Datagen raised a $50 million Series B round to boost the growth of its synthetic data solution for computer vision (CV) teams, bringing its total funding to over $70 million, the Israel-born company announced today. The round was led by new investor Scale Venture Partners, with partner Andy Vitus joining Datagen’s board of directors.
With offices in Tel Aviv and New York, Datagen “is creating a complete CV stack that will propel advancements in AI by simulating real world environments to rapidly train machine learning models at a fraction of the cost,” Vitus said. The Palo Alto-based VC predicts that “this will fundamentally transform the way computer vision applications are developed and tested.”
Investors that had backed Datagen’s $18.5 million Series A round 11 months ago participated in this new round. This includes VC firms TLV Partners, and Spider Capital, as well as Series A leader Viola Ventures, this time also through its growth arm Viola Growth. High-profile individuals from the AI and data field doubled down too, such as computer scientists Michael J. Black and Trevor Darrell, NVIDIA’s director of AI Gal Chechik, and Kaggle’s CEO Anthony Goldbloom.
The list of investors could get longer, Datagen’s CEO Ofir Zuk (Chakon) told TC. Although the round closed a few weeks ago, the startup left “a small part in deferred closing” with a few names that remain to be confirmed.
Asked about Datagen’s main milestone since its Series A, Zuk explained that it consisted in building the self-serve platform that its target users demanded in their early feedback. With this approach, Datagen now has a much more scalable way to help clients themselves generate the visual data that they need to train their computer vision applications.

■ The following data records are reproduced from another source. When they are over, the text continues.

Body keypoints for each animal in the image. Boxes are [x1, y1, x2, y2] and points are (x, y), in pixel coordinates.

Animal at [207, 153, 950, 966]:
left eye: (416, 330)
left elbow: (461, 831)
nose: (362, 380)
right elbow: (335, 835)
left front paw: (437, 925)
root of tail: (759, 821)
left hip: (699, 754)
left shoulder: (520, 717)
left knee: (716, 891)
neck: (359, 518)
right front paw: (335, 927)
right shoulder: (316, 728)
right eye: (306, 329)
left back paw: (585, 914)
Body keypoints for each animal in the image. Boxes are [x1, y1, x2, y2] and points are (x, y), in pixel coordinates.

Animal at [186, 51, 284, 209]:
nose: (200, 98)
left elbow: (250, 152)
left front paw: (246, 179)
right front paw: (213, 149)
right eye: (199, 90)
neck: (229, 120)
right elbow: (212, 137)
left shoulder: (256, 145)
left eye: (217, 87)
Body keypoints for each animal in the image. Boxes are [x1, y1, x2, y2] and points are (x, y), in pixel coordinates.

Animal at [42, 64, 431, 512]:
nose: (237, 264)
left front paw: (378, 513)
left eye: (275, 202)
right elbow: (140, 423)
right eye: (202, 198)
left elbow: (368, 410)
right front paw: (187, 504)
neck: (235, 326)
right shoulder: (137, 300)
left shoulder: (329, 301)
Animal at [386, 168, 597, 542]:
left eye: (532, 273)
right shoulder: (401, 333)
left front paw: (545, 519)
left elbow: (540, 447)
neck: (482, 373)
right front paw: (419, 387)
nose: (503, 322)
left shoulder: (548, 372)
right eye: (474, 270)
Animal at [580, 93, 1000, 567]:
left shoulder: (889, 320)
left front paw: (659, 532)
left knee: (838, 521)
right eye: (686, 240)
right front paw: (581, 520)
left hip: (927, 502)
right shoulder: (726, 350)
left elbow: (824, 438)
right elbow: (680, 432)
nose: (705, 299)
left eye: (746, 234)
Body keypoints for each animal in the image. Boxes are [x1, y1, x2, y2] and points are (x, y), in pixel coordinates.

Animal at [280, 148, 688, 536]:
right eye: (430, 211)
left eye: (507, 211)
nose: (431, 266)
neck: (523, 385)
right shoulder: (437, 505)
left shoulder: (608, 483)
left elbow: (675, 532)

Datagen’s solution is used by computer vision teams and machine learning engineers inside a variety of organizations, including some Fortune 100 and ‘big tech’ companies. It has a wide range of applications, but there are four that are accelerating faster than others, Zuk said: AR/VR/metaverse, in-cabin automotive and automotive in general, smart conferencing, and home security.

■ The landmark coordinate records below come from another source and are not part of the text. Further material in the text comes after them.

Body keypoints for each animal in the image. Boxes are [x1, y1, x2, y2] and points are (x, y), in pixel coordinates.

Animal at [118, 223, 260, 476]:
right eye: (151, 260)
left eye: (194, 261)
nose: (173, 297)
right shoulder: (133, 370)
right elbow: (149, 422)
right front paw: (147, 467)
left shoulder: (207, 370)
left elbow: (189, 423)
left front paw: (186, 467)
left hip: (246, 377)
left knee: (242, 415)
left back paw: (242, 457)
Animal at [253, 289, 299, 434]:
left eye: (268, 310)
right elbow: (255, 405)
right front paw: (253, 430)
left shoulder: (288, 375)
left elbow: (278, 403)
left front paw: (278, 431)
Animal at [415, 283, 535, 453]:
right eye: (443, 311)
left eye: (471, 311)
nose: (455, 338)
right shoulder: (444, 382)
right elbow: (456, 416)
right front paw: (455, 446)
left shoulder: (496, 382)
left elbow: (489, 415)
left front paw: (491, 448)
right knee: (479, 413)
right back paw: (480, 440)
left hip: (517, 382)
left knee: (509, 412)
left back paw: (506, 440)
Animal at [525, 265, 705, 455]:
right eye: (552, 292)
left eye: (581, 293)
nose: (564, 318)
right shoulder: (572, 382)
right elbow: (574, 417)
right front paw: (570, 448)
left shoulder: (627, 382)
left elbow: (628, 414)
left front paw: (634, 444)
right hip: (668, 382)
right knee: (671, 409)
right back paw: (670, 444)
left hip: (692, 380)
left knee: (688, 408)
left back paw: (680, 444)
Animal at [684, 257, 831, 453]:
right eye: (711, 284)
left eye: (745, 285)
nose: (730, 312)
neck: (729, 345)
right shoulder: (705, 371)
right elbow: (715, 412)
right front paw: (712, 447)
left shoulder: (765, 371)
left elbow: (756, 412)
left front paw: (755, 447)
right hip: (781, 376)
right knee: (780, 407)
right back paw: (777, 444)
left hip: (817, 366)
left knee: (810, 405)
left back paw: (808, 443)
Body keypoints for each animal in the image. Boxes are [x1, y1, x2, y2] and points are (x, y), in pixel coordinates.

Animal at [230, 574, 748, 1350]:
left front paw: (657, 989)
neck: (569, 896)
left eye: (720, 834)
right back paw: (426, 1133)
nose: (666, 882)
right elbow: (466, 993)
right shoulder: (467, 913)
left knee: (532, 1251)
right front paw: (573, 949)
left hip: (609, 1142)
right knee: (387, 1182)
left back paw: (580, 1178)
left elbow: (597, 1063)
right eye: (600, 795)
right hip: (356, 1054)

In-cabin automotive is a good example to better understand what Datagen does. The term refers to what happens inside a car, such as whether or not the passenger is wearing a seatbelt. Passengers and cars come in many forms, which is where AI comes in handy. Based on some initial real-life 3D motion capture, Datagen lets its customers generate the much larger quantity of data that they need to, for instance, decide where exactly an airbag should be deployed.
We just touched on the common thread of synthetic data: How it leverages real-world data and extrapolates it into the kind of data that need more and more of: plentiful, and enriched to remove bias, cover edge cases, and more.
Datagen’s focus is visual data, but it isn’t tied to a sector in particular. If use cases in retail and robotics take off, for example, it will only need to collect specific real-life data, such as motion capture from warehouses. The algorithms and technology on top of this are domain-agnostic, Zuk said.
“The potential impact of what Datagen has to offer, across a broad range of applications, is staggering,” Vitus commented. A twenty-plus-year-old enterprise-focused VC firm, Scale already invested in automotive simulation platform Cognata, and is bullish about simulated data. So is Zuk: “Synthetic data is taking over real data,” he summed up.